Piper Sandler set a new target price for Claritev of $44 per share. / Photo: freepik.com

Shares of healthcare technology and data company Claritev Corporation surged nearly 35% yesterday after investment bank Piper Sandler upgraded its recommendation on the stock and raised its target price. Despite a string of lawsuits and declining revenue, the company is attracting new clients and renewing contracts with existing ones.

Details

Claritev jumped 34.8% on the New York Stock Exchange yesterday, May 29, to close at $35.90 per share, its highest closing mark in more than a year. In premarket trading today, the stock has inched about 0.5% lower, as of this writing.

The rally came against the backdrop of a coverage update by Piper Sandler, which raised its recommendation on Claritev shares from “neutral” to “overweight” and more than doubled its target price from $19 to $44 per share, 19% above yesterday’s closing price.

The upgrade followed Claritev’s first-quarter earnings, in which the company posted a 1.4% year-over-year drop in revenue to $231.3 million. Nevertheless, Claritev confirmed its full-year revenue guidance and expressed confidence about a return to top-line growth in the coming quarters.

Piper Sandler’s upgrade was based on several key developments, as reported by Investing.com: the confirmed guidance, a three-year contract extension with insurer Elevance Health, and the establishment of strategic commercialization partnerships.
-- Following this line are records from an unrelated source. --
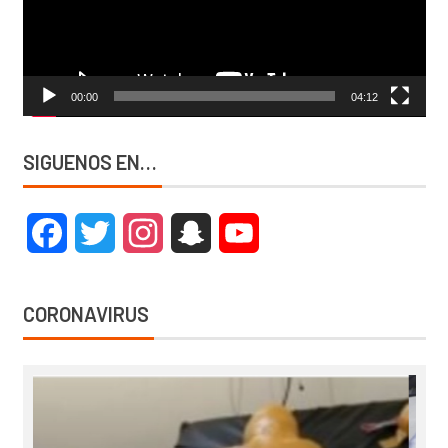
00:00
04:12
SIGUENOS EN…
Facebook
Twitter
Instagram
Snapchat
YouTube
CORONAVIRUS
Among Claritev’s new partners are Oracle, healthcare analytics provider J2 Health, and UAE-based medical services provider Burjeel Holdings. Piper Sandler believes this should help mitigate the company's customer concentration risk.

Stock performance

Year to date, Claritev shares have risen 143%. According to MarketWatch, the stock has only three coverage analyst ratings: two “buys” and one “hold.” The average target price is $31.30 per share, which is below the stock’s current market price.

About Claritev

Claritev provides data analytics and technology-enabled cost management, payment, and revenue integrity solutions to the U.S. healthcare industry. It helps reduce medical costs by detecting claim over-charges, optimizing reimbursement, and managing provider networks.

Previously known as MultiPlan, the company changed its name to Claritev and its ticker from MPLN to CTEV in February.

The rebranding came amid a wave of lawsuits from the American Medical Association, healthcare provider Community Health Systems, nonprofit AdventHealth, and others. They allege that Claritev colluded with insurers to artificially suppress reimbursement rates, depriving healthcare providers of tens of billions of dollars annually, according to Becker’s Hospital Review.

Claritev denies the allegations, claiming the lawsuits are “without merit and would ultimately increase prices for patients and employers.”